Before we discuss racking or layout, we put eyes and core cuts on the existing roof and give the owner a defensible estimate of remaining service life. Everything downstream depends on that number.
This is a roofing judgment, not a solar one, and it is the part of the project a panel vendor is least equipped to call.
The flat-roof inventory here is enormous and underused. Acres of low-slope membrane sit over the Great Southwest Industrial District in Grand Prairie, the I-20 and I-35E logistics product, and the office and flex roofs around Las Colinas and the Telecom Corridor in Richardson. Many of these buildings run heavy daytime loads, refrigeration, manufacturing, server rooms, and that demand profile lines up neatly with peak rooftop production. Add the federal investment tax credit, accelerated depreciation, and the demand-charge structure on Oncor-served commercial accounts, and the payback math gets attractive.

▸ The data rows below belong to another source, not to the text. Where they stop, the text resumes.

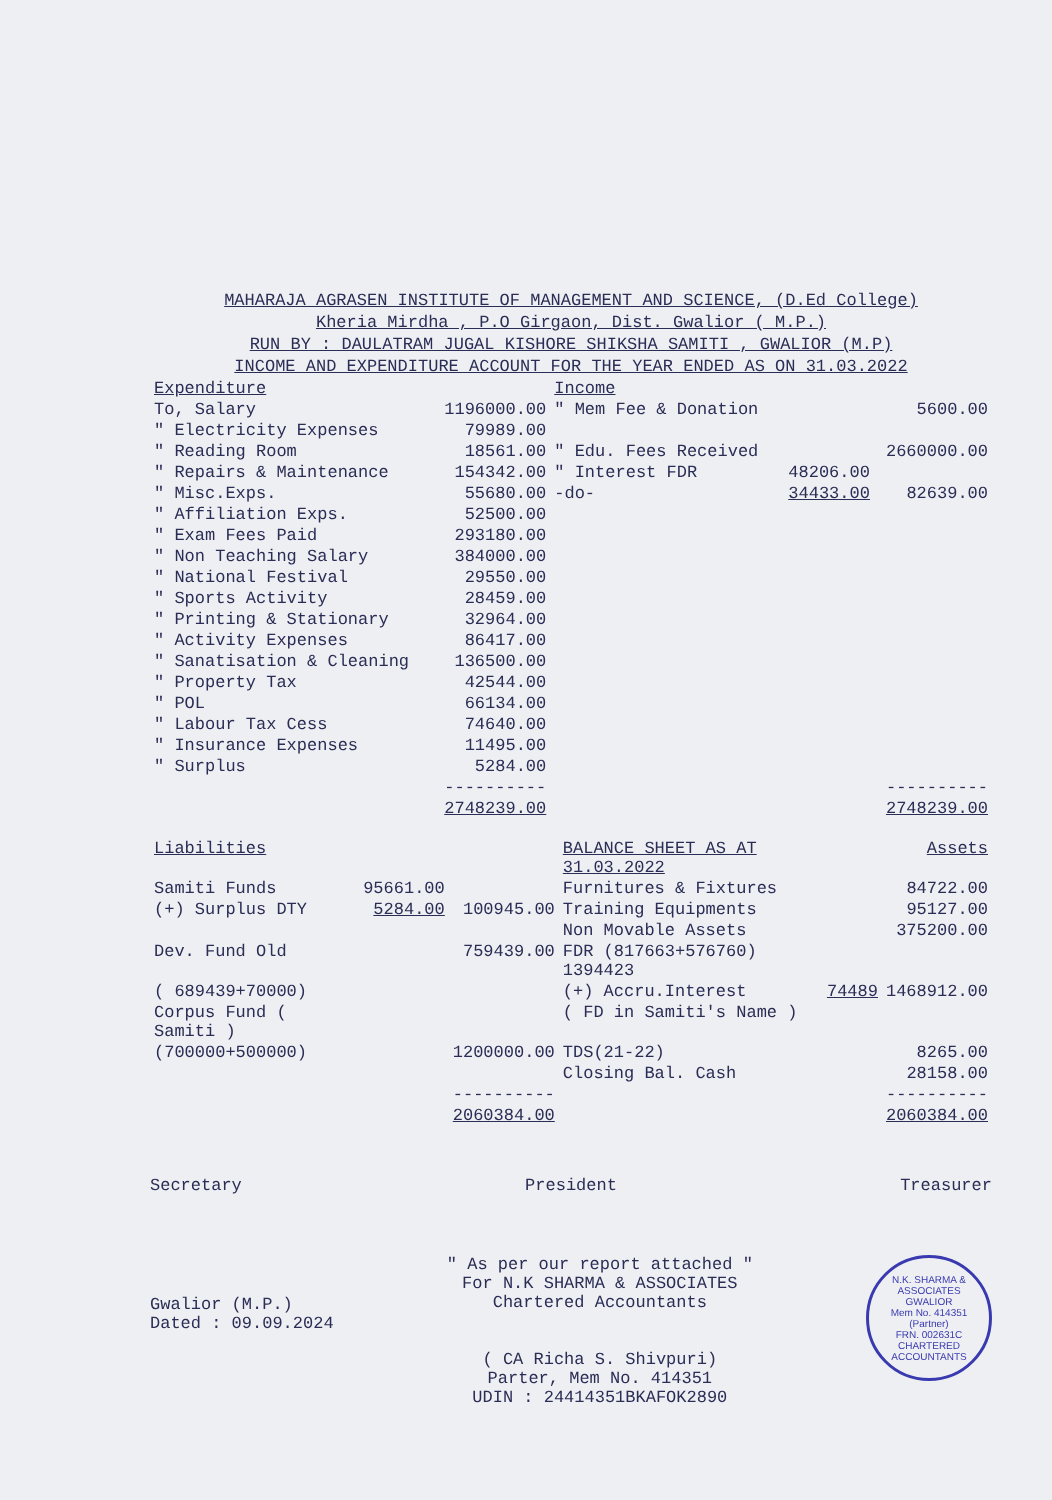MAHARAJA AGRASEN INSTITUTE OF MANAGEMENT AND SCIENCE, (D.Ed College)
Kheria Mirdha , P.O Girgaon, Dist. Gwalior ( M.P.)
RUN BY : DAULATRAM JUGAL KISHORE SHIKSHA SAMITI , GWALIOR (M.P)
INCOME AND EXPENDITURE ACCOUNT FOR THE YEAR ENDED AS ON 31.03.2022
| Expenditure | | Income | | |
| --- | --- | --- | --- | --- |
| To, Salary | 1196000.00 | " Mem Fee & Donation | | 5600.00 |
| " Electricity Expenses | 79989.00 | | | |
| " Reading Room | 18561.00 | " Edu. Fees Received | | 2660000.00 |
| " Repairs & Maintenance | 154342.00 | " Interest FDR | 48206.00 | |
| " Misc.Exps. | 55680.00 | -do- | 34433.00 | 82639.00 |
| " Affiliation Exps. | 52500.00 | | | |
| " Exam Fees Paid | 293180.00 | | | |
| " Non Teaching Salary | 384000.00 | | | |
| " National Festival | 29550.00 | | | |
| " Sports Activity | 28459.00 | | | |
| " Printing & Stationary | 32964.00 | | | |
| " Activity Expenses | 86417.00 | | | |
| " Sanatisation & Cleaning | 136500.00 | | | |
| " Property Tax | 42544.00 | | | |
| " POL | 66134.00 | | | |
| " Labour Tax Cess | 74640.00 | | | |
| " Insurance Expenses | 11495.00 | | | |
| " Surplus | 5284.00 | | | |
| | ---------- | | | ---------- |
| | 2748239.00 | | | 2748239.00 |
| Liabilities | | | BALANCE SHEET AS AT 31.03.2022 | | Assets |
| --- | --- | --- | --- | --- | --- |
| Samiti Funds | 95661.00 | | Furnitures & Fixtures | | 84722.00 |
| (+) Surplus DTY | 5284.00 | 100945.00 | Training Equipments | | 95127.00 |
| | | | Non Movable Assets | | 375200.00 |
| Dev. Fund Old | | 759439.00 | FDR (817663+576760) 1394423 | | |
| ( 689439+70000) | | | (+) Accru.Interest | 74489 | 1468912.00 |
| Corpus Fund ( Samiti ) | | | ( FD in Samiti's Name ) | | |
| (700000+500000) | | 1200000.00 | TDS(21-22) | | 8265.00 |
| | | | Closing Bal. Cash | | 28158.00 |
| | | ---------- | | | ---------- |
| | | 2060384.00 | | | 2060384.00 |
Secretary President Treasurer
Gwalior (M.P.)
Dated : 09.09.2024
" As per our report attached "
For N.K SHARMA & ASSOCIATES
Chartered Accountants
( CA Richa S. Shivpuri)
Parter, Mem No. 414351
UDIN : 24414351BKAFOK2890
N.K. SHARMA & ASSOCIATES
GWALIOR
Mem No. 414351
(Partner)
FRN. 002631C
CHARTERED ACCOUNTANTS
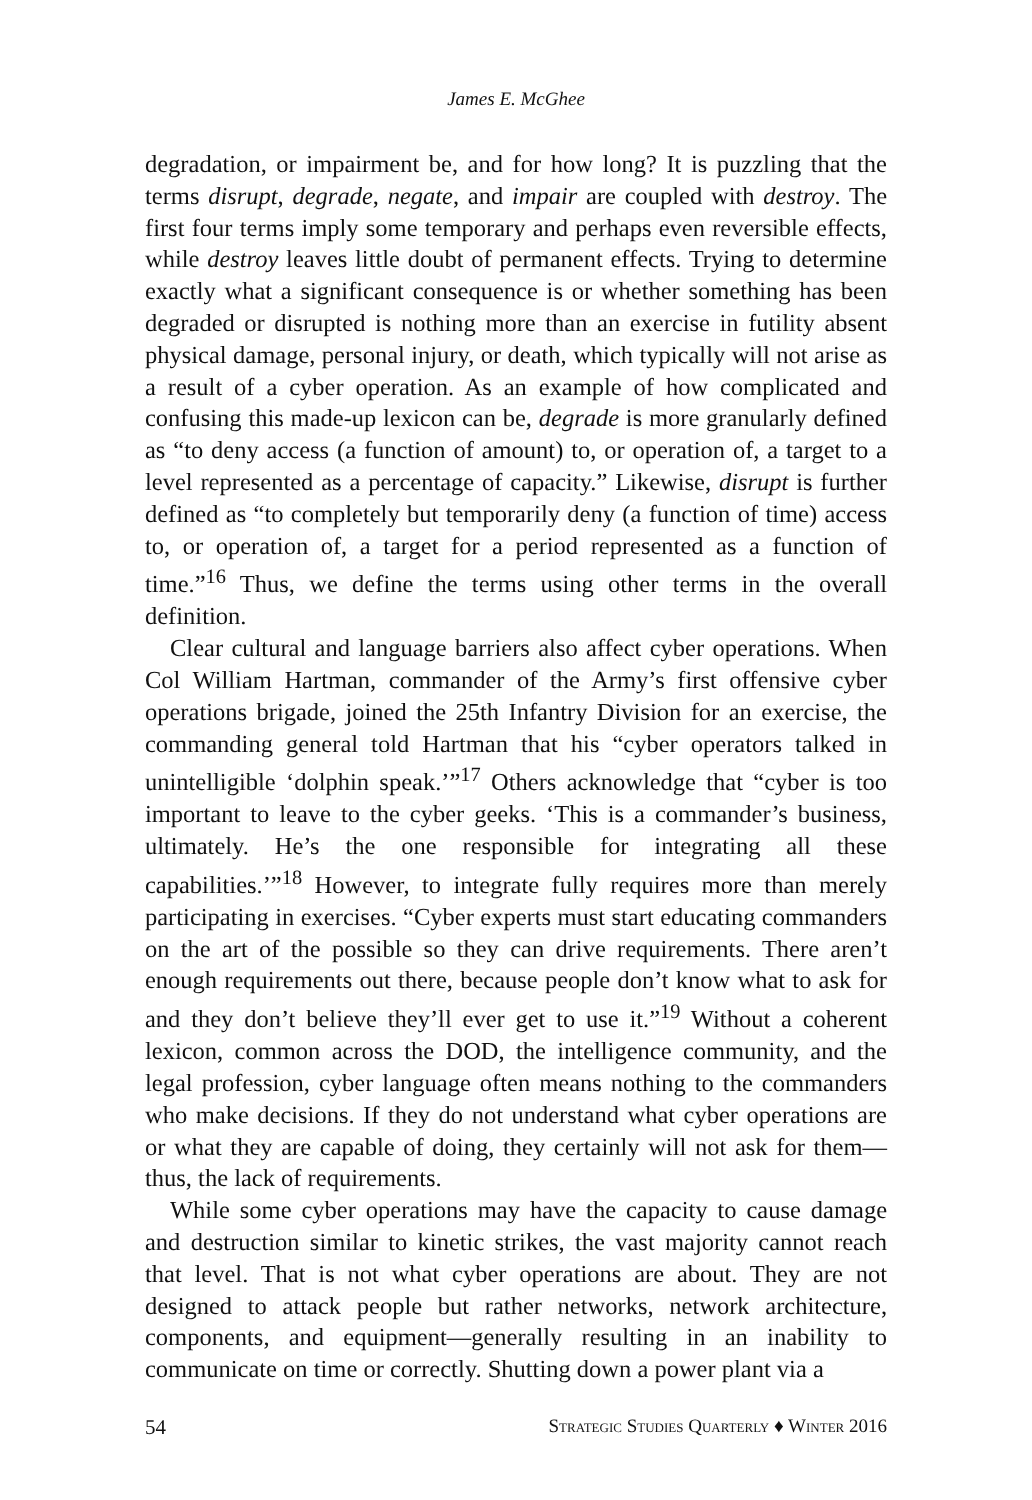James E. McGhee
degradation, or impairment be, and for how long? It is puzzling that the terms disrupt, degrade, negate, and impair are coupled with destroy. The first four terms imply some temporary and perhaps even reversible effects, while destroy leaves little doubt of permanent effects. Trying to determine exactly what a significant consequence is or whether something has been degraded or disrupted is nothing more than an exercise in futility absent physical damage, personal injury, or death, which typically will not arise as a result of a cyber operation. As an example of how complicated and confusing this made-up lexicon can be, degrade is more granularly defined as “to deny access (a function of amount) to, or operation of, a target to a level represented as a percentage of capacity.” Likewise, disrupt is further defined as “to completely but temporarily deny (a function of time) access to, or operation of, a target for a period represented as a function of time.”<sup>16</sup> Thus, we define the terms using other terms in the overall definition.
Clear cultural and language barriers also affect cyber operations. When Col William Hartman, commander of the Army’s first offensive cyber operations brigade, joined the 25th Infantry Division for an exercise, the commanding general told Hartman that his “cyber operators talked in unintelligible ‘dolphin speak.’”<sup>17</sup> Others acknowledge that “cyber is too important to leave to the cyber geeks. ‘This is a commander’s business, ultimately. He’s the one responsible for integrating all these capabilities.’”<sup>18</sup> However, to integrate fully requires more than merely participating in exercises. “Cyber experts must start educating commanders on the art of the possible so they can drive requirements. There aren’t enough requirements out there, because people don’t know what to ask for and they don’t believe they’ll ever get to use it.”<sup>19</sup> Without a coherent lexicon, common across the DOD, the intelligence community, and the legal profession, cyber language often means nothing to the commanders who make decisions. If they do not understand what cyber operations are or what they are capable of doing, they certainly will not ask for them—thus, the lack of requirements.
While some cyber operations may have the capacity to cause damage and destruction similar to kinetic strikes, the vast majority cannot reach that level. That is not what cyber operations are about. They are not designed to attack people but rather networks, network architecture, components, and equipment—generally resulting in an inability to communicate on time or correctly. Shutting down a power plant via a
54 Strategic Studies Quarterly ♦ Winter 2016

But every bit of that math collapses if the roof has to come out early, which is why we keep dragging the conversation back to membrane condition.
There are two attachment philosophies on a low-slope commercial roof, and each loads the membrane differently.
Ballast trays and concrete blocks hold the array by weight alone and leave the membrane unpunctured, which is why they dominate on flat Dallas roofs. The constraint is dead load. Panels, rails, and ballast add up fast, and a lot of the older tilt-wall and bar-joist structures in this market were never engineered with much reserve capacity. A structural review has to confirm the building can carry it. We also verify the slip sheets and protection pads can absorb the concentrated point loads under each ballast foot without abrading the membrane over years of thermal movement.
When uplift or a weight-limited structure rules out ballast, the array gets bolted down, and every racking foot becomes a roof penetration. North Texas wind events are real, and a tilted array behaves like a sail, so uplift on both the attachments and the roof perimeter is a genuine engineering concern, not a formality. Each anchor has to land in the structural deck rather than the membrane alone, get flashed to the membrane manufacturer's published detail, and be capable of the uplift the array will actually generate. A foot set in a generic pitch pan instead of a proper flashed curb is a leak that surfaces the first time wind drives rain horizontally across the roof.
The DC and AC runs from the array down to the electrical room cross the membrane too, and this is where roofer and installer coordination breaks down most often. Conduit laid flat on a membrane chews through it; penetrations that the electrician boots himself instead of letting the roofer detail become chronic drips. We map routing and penetration points with the solar crew before any wire is pulled, and we flash those crossings ourselves so they sit inside the roof warranty rather than outside it.
Membrane chemistry decides what can touch it. A white reflective TPO or PVC sheet is the usual host under a Dallas array because the cooler surface helps module output and drops the building's heat gain, but not every walk pad, adhesive, or racking component is compatible with PVC, and the wrong product against that sheet can plasticize or degrade it. We confirm compatibility before anything is specified.